Это — тонкая сатира на нравы церковнослужителей, остроумно подменяющая воинственные события героического эпоса эпизодами ссор и дрязг между дьяконом и прелатом, который вопреки правилам поместил аналой на хорах часовни. Чрезвычайно характерны элементы чисто литературной пародии, введенной Буало в свою поэму: знаменитая жалоба Дидоны комически преломляется в речи парижской парикмахерши, покинутой ее кавалером. Буало, как мы знаем, высоко ценился Пушкиными: Василий Львович считал знаменитую поэтику XVII века «верным щитом» от всех кривотолков злобствующей критики; такое же уважение к «Поэтическому искусству» сохранял до конца и его племянник.

«Толиада», от которой сохранилось только четыре строчки с краткой справкой Ольги Сергеевны, представляет крупнейший интерес для истории поэтических замыслов ее брата: это первое зерно того жанра, который через несколько лет начнет воплощаться в «Руслане и Людмиле».

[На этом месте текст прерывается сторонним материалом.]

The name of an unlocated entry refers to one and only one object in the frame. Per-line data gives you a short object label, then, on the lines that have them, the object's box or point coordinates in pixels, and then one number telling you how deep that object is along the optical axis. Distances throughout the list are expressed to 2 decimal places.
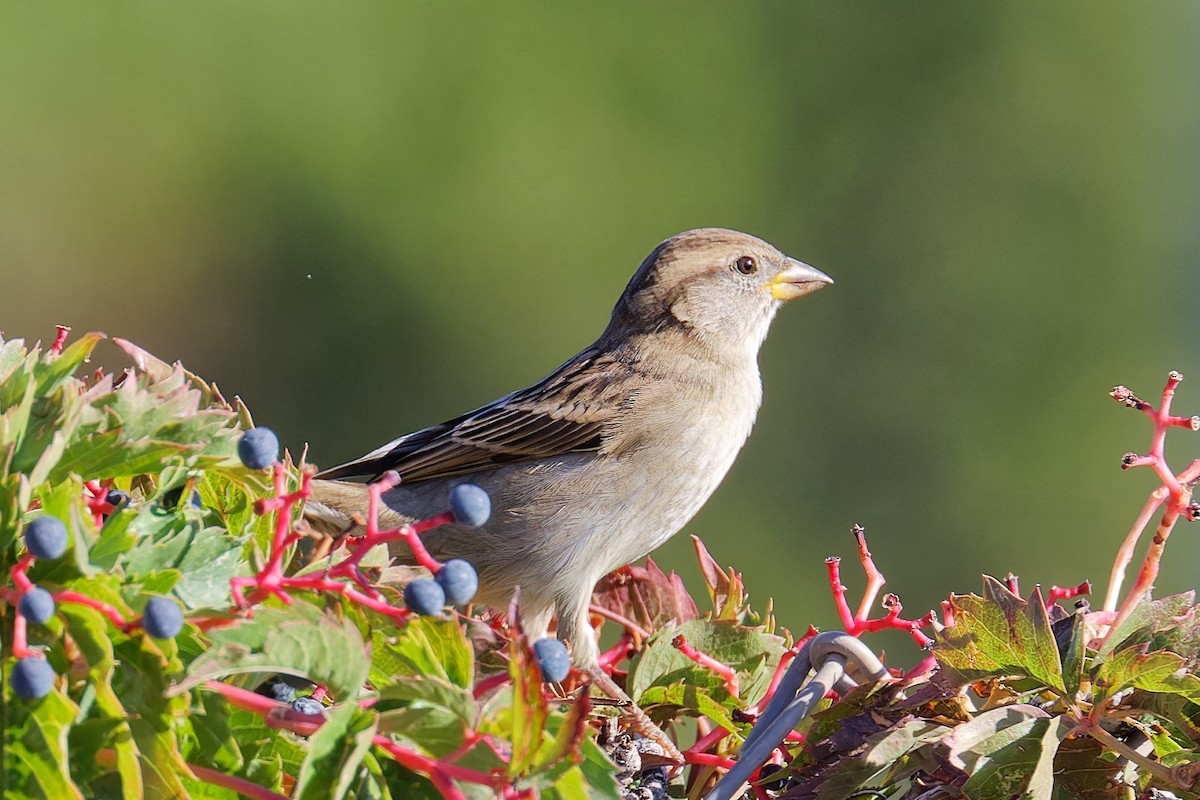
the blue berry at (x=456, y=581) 2.62
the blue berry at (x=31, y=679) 2.19
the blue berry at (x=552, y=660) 2.65
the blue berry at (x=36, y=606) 2.22
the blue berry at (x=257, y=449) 2.67
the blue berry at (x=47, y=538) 2.27
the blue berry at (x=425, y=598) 2.47
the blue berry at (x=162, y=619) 2.26
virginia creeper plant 2.32
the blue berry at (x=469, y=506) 2.89
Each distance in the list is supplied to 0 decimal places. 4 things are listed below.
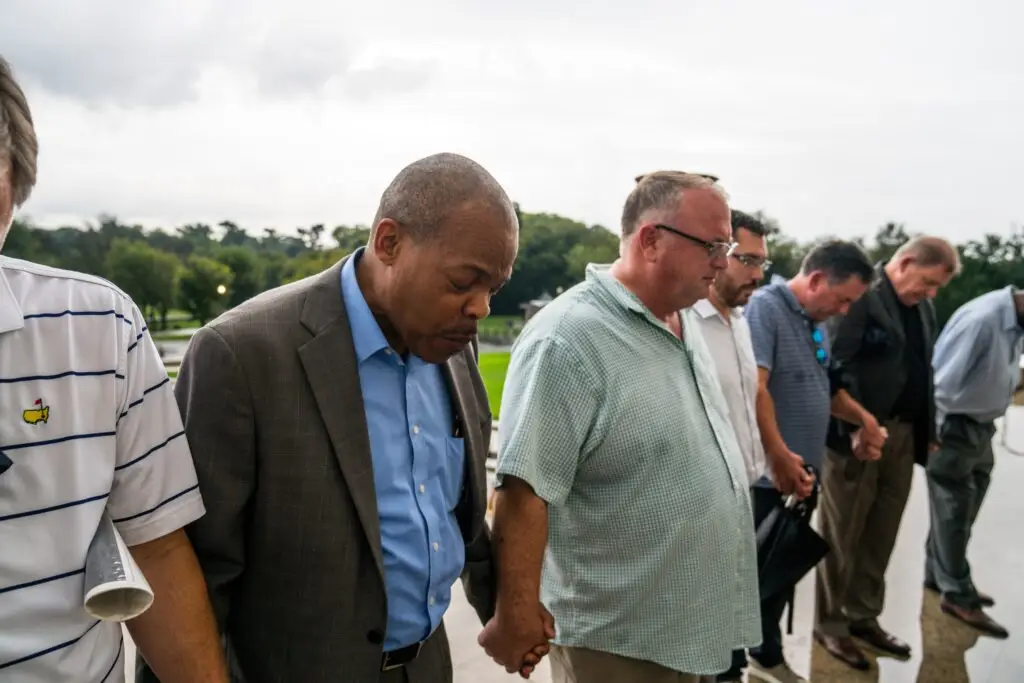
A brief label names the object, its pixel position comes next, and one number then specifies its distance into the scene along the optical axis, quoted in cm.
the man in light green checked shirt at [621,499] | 177
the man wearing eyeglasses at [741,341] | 296
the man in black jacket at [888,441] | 374
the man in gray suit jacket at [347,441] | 130
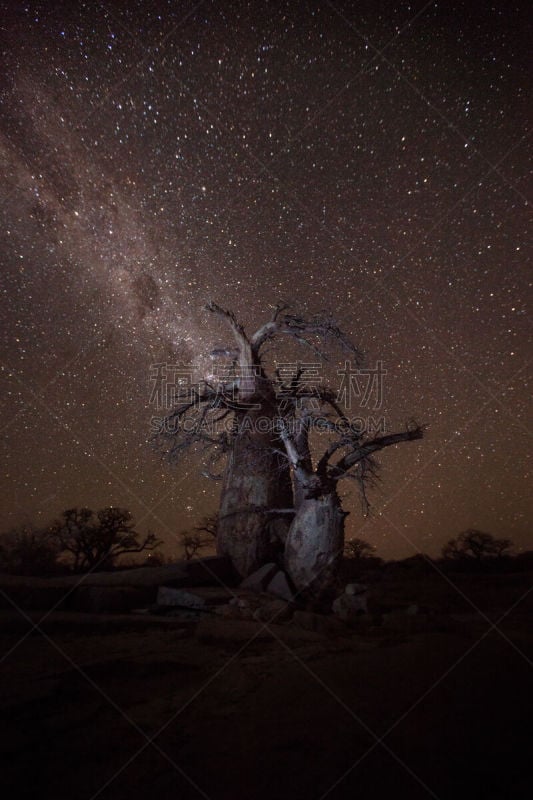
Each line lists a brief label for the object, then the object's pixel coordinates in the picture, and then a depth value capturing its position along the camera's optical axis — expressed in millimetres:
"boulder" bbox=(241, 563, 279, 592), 6734
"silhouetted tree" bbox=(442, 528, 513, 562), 14851
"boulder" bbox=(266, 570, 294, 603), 6452
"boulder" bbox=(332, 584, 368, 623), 5293
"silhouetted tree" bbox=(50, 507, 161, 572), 12273
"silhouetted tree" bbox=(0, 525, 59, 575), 10826
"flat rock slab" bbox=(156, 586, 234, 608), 5883
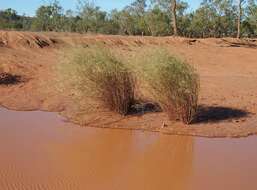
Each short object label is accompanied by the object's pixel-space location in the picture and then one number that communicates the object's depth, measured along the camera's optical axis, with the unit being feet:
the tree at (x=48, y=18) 155.74
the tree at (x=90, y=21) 155.74
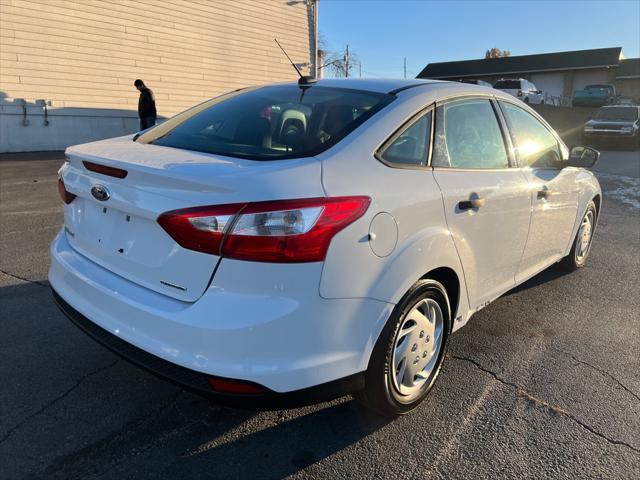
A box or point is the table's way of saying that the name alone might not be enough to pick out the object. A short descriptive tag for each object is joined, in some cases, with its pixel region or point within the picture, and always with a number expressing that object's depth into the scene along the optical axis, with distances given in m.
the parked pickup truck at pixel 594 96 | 32.06
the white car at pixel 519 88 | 27.88
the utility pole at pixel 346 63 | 53.92
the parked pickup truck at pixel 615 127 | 20.81
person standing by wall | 13.22
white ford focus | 2.03
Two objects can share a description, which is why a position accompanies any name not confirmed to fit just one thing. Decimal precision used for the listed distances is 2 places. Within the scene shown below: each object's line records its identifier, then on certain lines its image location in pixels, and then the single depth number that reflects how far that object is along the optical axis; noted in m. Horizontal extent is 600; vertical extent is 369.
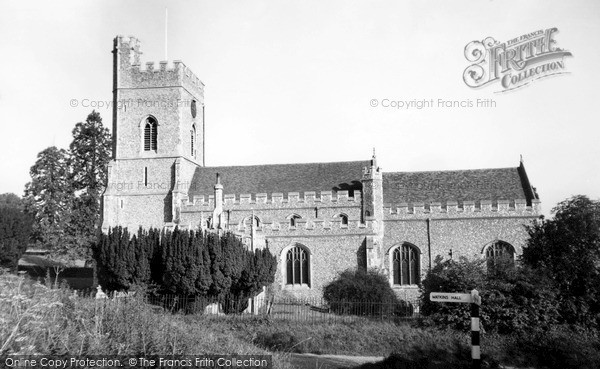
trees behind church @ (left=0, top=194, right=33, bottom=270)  33.50
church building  29.00
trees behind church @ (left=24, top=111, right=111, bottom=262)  39.25
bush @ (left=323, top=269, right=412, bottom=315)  23.02
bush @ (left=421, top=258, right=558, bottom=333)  18.53
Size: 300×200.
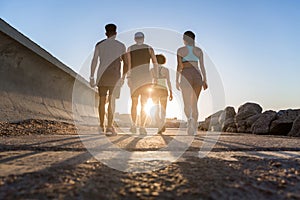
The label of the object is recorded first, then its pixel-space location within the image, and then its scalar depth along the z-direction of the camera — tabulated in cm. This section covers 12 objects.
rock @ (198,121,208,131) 1130
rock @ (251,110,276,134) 761
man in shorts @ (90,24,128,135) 385
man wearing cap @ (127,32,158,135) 415
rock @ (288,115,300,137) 636
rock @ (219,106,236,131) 1033
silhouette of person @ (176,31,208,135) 426
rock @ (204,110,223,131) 1097
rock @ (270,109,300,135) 741
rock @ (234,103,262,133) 892
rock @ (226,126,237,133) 958
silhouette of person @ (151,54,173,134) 451
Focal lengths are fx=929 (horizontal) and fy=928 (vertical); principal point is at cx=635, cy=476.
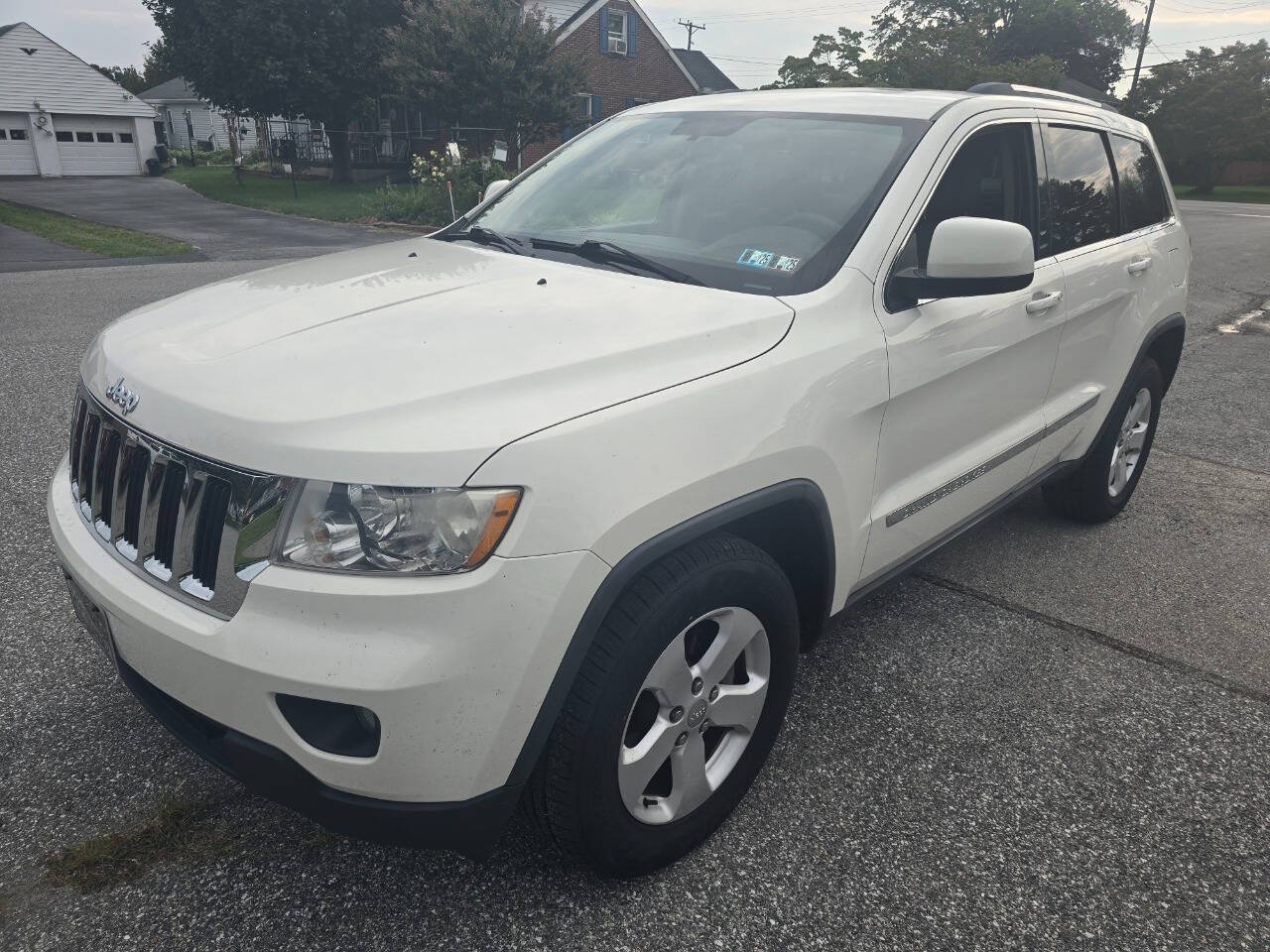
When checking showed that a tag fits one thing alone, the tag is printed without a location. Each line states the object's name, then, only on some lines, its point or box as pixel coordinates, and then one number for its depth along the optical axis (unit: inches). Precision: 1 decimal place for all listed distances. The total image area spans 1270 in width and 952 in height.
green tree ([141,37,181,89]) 2689.5
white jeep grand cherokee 65.4
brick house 1275.8
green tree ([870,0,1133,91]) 2333.3
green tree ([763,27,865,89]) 1593.3
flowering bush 743.1
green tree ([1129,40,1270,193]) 1642.5
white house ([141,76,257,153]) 2177.7
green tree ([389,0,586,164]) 912.3
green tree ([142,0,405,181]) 1083.3
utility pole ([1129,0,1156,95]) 1679.4
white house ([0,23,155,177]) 1525.6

Раннюю поэму Пушкина постигла печальная участь. Гувернантка детей, недовольная тем, что Александр, вместо уроков «занимается таким вздором», тайком завладела его тетрадкой и с соответствующей жалобой вручила ее гувернеру Шеделю. Прочитав первые стихи пародийной поэмы, француз бесцеремонно расхохотался.

Начинающий поэт почувствовал себя глубоко оскорбленным: рукопись его тайно похищена, над стихами грубо смеются. «Тогда, — рассказывает Ольга Сергеевна, — маленький автор расплакался и в пылу оскорбленного самолюбия бросил свою поэму в печку». Казалось бы, обычный случай из быта детской, и все же это первый удар в творческой биографии Пушкина: самовольное распоряжение его рукописью, глумление над ней и в результате — сожжение автором заветной тетради в виде протеста против возмутившего его непонимания и насилия.

Одним из многочисленных литературных течений, к которым приобщился в детстве Пушкин, была легкая французская поэзия. Не занимательные сюжеты и чувственные образы привлекали к этому жанру авторов, а обогащение с его помощью поэтического языка. Запретные темы требовали гибкости для своего выражения в искусстве слова. «В легком роде поэзии, — учил Батюшков, — читатель требует возможного совершенства, чистоты выражения, стройности в слоге, гибкости, плавности». Уже Ломоносов, по его словам, стремился обогатить русский язык «нежнейшими выражениями Анакреоновой Музы». «Легкая» поэзия представляла в тогдашней литературе весьма трудную стилистическую проблему.

С лучшими образцами этого жанра «певец-ребенок» (как его называли друзья семьи) мог знакомиться и в одной редкой московской библиотеке. Когда Пушкины около 1810 года вновь поселились в Немецкой слободе, их соседями оказались Бутурлины, владевшие огромной усадьбой на самом берегу Яузы. За железной решеткой ворот с двумя каменными львами расстилался знаменитый парк с голландскими каналами, отмеченный в описаниях английских путешественников. Среди оранжерей с тропическими растениями высился прочный дом петровской эпохи. Маленький Пушкин любил резвиться в бутурлинском саду, прогуливаться по парадным комнатам, обитым штофом и увешанным старинными «баталиями». Портрет первого графа Бутурлина, фаворита Елизаветы, изображенного во весь рост с фельдмаршальским жезлом в руке, казалось, следил строгим взором за проходившим подростком.